··· MATERIAL SHOWN
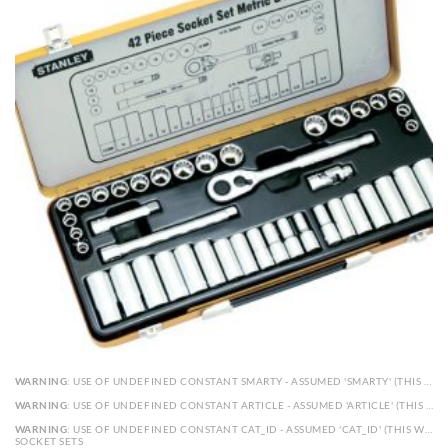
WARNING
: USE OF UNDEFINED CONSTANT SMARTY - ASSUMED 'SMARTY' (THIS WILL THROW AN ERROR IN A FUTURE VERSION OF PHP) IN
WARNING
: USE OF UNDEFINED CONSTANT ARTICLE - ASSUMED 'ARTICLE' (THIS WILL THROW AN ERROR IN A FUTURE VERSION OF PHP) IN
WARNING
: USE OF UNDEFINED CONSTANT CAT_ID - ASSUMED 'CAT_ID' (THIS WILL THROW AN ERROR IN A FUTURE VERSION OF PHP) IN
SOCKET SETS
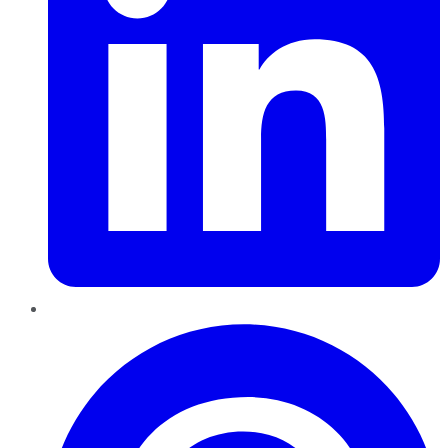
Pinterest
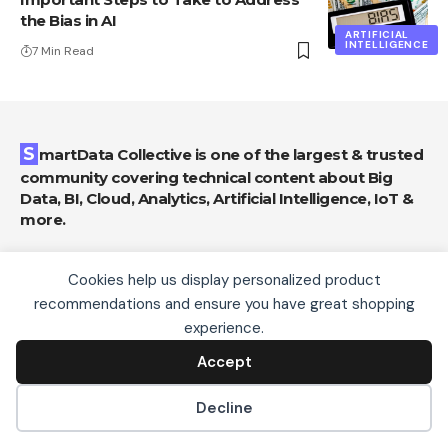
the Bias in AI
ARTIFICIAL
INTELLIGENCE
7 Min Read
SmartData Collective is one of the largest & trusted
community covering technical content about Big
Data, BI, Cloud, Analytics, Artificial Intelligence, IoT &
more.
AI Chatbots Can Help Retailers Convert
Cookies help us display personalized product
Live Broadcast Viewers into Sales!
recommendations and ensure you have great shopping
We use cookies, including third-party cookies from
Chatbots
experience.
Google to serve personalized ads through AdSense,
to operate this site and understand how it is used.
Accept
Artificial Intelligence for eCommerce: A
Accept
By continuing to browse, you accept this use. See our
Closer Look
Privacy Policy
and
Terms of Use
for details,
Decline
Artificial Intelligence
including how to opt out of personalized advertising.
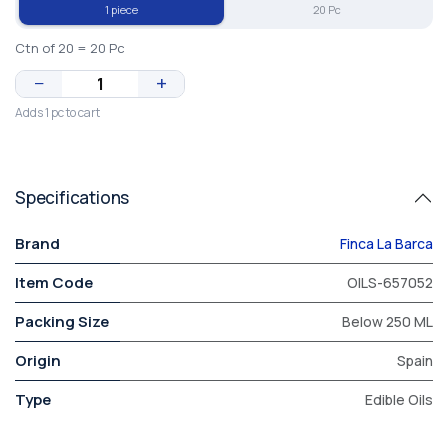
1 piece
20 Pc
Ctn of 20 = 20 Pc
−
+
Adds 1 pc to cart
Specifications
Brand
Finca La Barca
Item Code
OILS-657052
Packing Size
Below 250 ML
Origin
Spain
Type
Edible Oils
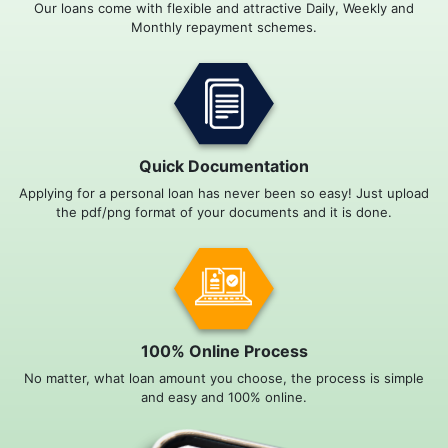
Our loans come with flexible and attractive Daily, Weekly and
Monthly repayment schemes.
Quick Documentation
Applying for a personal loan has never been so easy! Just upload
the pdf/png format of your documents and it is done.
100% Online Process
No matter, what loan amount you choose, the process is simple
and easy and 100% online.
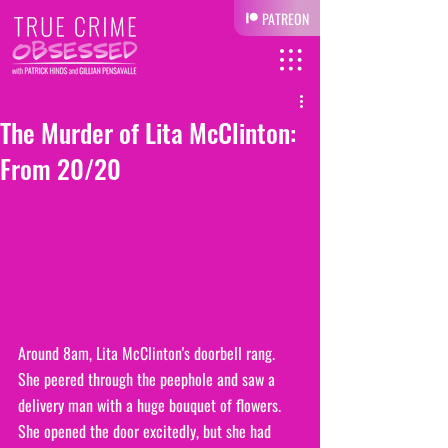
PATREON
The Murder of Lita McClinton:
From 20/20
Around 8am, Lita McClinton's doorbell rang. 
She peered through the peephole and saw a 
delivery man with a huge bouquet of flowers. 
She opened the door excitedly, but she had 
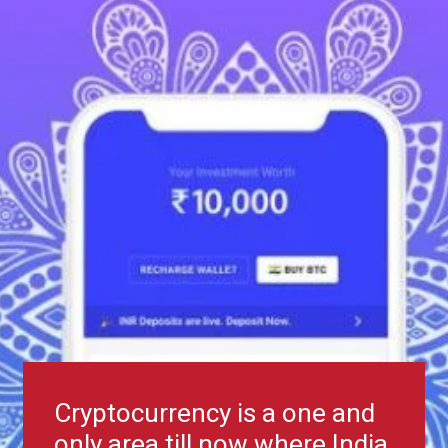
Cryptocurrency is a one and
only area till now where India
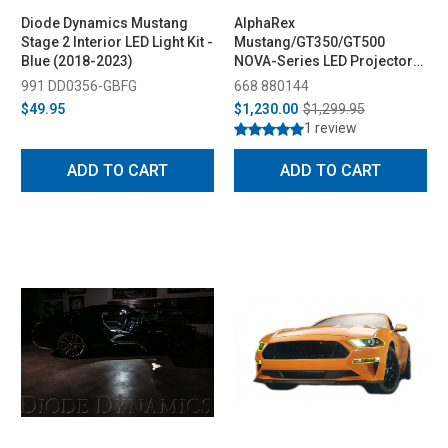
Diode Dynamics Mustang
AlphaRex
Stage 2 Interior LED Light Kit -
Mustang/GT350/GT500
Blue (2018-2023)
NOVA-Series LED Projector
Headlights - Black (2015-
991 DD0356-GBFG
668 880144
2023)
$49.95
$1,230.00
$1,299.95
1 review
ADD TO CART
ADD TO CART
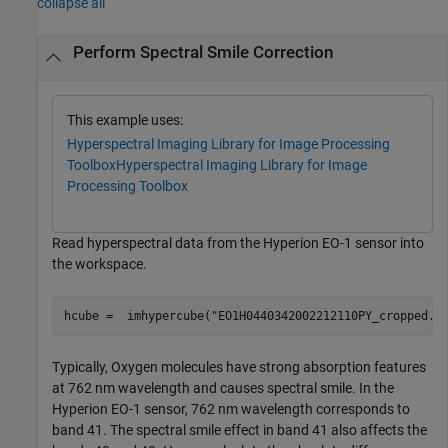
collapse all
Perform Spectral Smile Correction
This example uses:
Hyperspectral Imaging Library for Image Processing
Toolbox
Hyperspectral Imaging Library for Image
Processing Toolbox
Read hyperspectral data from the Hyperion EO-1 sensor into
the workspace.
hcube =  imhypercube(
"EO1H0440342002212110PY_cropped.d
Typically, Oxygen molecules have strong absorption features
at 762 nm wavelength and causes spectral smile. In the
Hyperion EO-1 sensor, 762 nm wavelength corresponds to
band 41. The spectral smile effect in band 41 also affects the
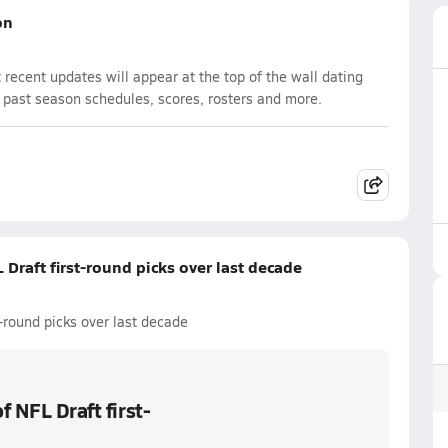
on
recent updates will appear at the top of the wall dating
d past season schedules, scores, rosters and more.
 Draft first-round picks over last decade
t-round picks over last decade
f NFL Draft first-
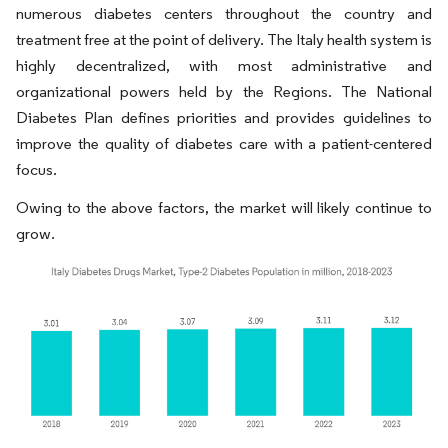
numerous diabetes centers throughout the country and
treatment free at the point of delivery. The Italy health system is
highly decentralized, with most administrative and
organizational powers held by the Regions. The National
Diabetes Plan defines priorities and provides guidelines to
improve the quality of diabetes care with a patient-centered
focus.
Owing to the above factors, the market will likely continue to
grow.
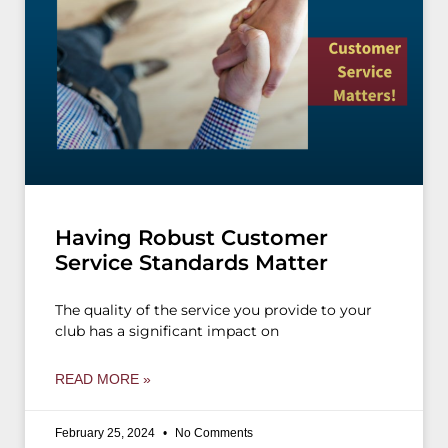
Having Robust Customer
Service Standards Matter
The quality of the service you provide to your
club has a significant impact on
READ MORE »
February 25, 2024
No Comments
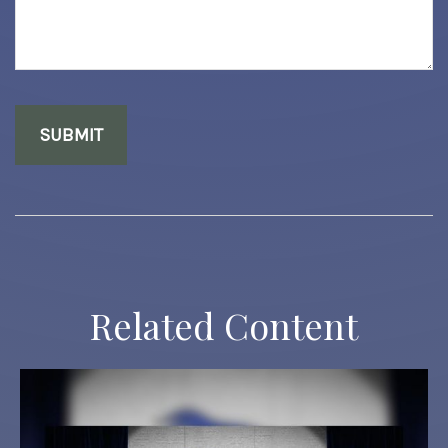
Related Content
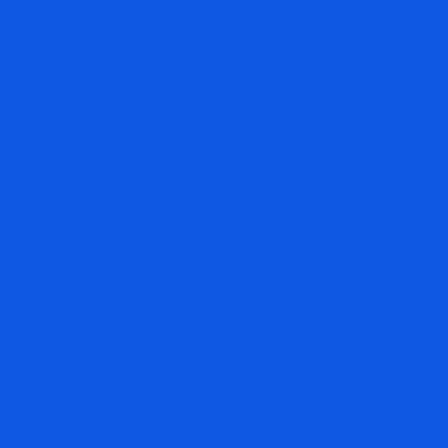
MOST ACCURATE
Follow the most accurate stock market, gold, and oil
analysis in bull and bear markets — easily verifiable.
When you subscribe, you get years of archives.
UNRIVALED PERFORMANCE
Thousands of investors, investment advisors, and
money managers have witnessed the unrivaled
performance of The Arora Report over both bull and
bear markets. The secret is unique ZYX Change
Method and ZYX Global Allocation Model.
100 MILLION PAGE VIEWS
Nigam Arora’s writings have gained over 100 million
······
● **TO-DO ITEM**:
Set down no line except those from the one with "100 MILLION PAGE VIEWS" to the last line of the data, inclusive, each exactly as written.

● **RESULT FOR THIS TASK**:
100 MILLION PAGE VIEWS
Nigam Arora’s writings have gained over 100 million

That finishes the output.